The good news for anyone that jumped into the mini-notebook fray with the original Eee 701, is that things have improved. Major annoyances like screen size, impossible to use keyboards and battery life are largely being resolved.

Out of the box, our first impressions of the Inspiron Mini 9 are positive. For the most part the Dell does its job - you won't go wrong if all you need is a portable machine for Web and email.

That's not to say it's perfect - the most noticeable consideration being the lack of Linux as an option in the initial launch model. Something to keep in mind if you're set on a Linux portable.

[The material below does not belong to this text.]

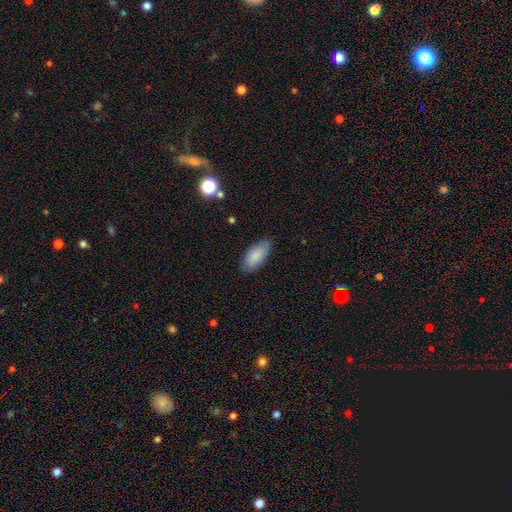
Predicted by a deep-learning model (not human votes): Overall: smooth (85%). How rounded: in between (89%). Merging: none (81%).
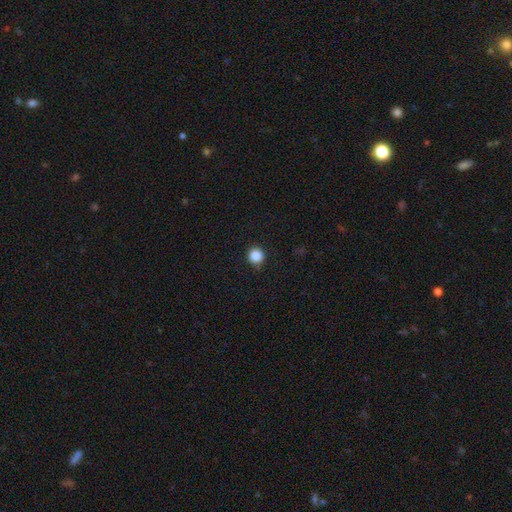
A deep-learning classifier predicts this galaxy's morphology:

[UPDATE: We've posted a photo gallery showing the Dell Inspiron Mini 9 side by side with the Acer Aspire One]

Dell's Inspiron Mini 9 - about the same size as the Acer Aspire One
Dell's Inspiron Mini 9 - about the same size as the Acer Aspire One


Performance
Our only major worry after our initial test. The Dell handles XP, but our review sample was laggy, struggling to cope opening more than a couple of IE tabs at any one time. We've found similar lag with Atom on other XP laptops, such as the Wind. It's not a huge problem, but it is annoying.

The Inspiron Mini 9 has three USB ports, though no ExpressCard
The Inspiron Mini 9 has three USB ports, though no ExpressCard


Screen
The 8.9inch screen is good, better than the Eee 701. Still, it's not as big as the Wind or Acer Aspire One, which both have bigger screens. For some reason Dell has also gone with a gloss screen - we're wondering if a matte finish might have been a better choice for a machine that'd bound to be used in a variety of lighting conditions.

Storage
Anther big difference between the Dell and some rivals. Here you get 16GB SSD. Competing machines come with either SSD (like the Lenovo S10) or a hard drive option - 80GB for the Lenovo S10, 120GB for the Acer Aspire One, or 80GB for the MSI Wind.

Keyboard
Another tricky challenge for the Dell, considering the tiny size of the Inspiron Mini 9. They've done a good job, eliminating the Fn keys and squeezing in a keyboard with oversized keys that maxmises the width and height available. Still, it's not as easy to type on as larger keyboard like that on the HP Mini Note or MSI Wind (our personal favourite).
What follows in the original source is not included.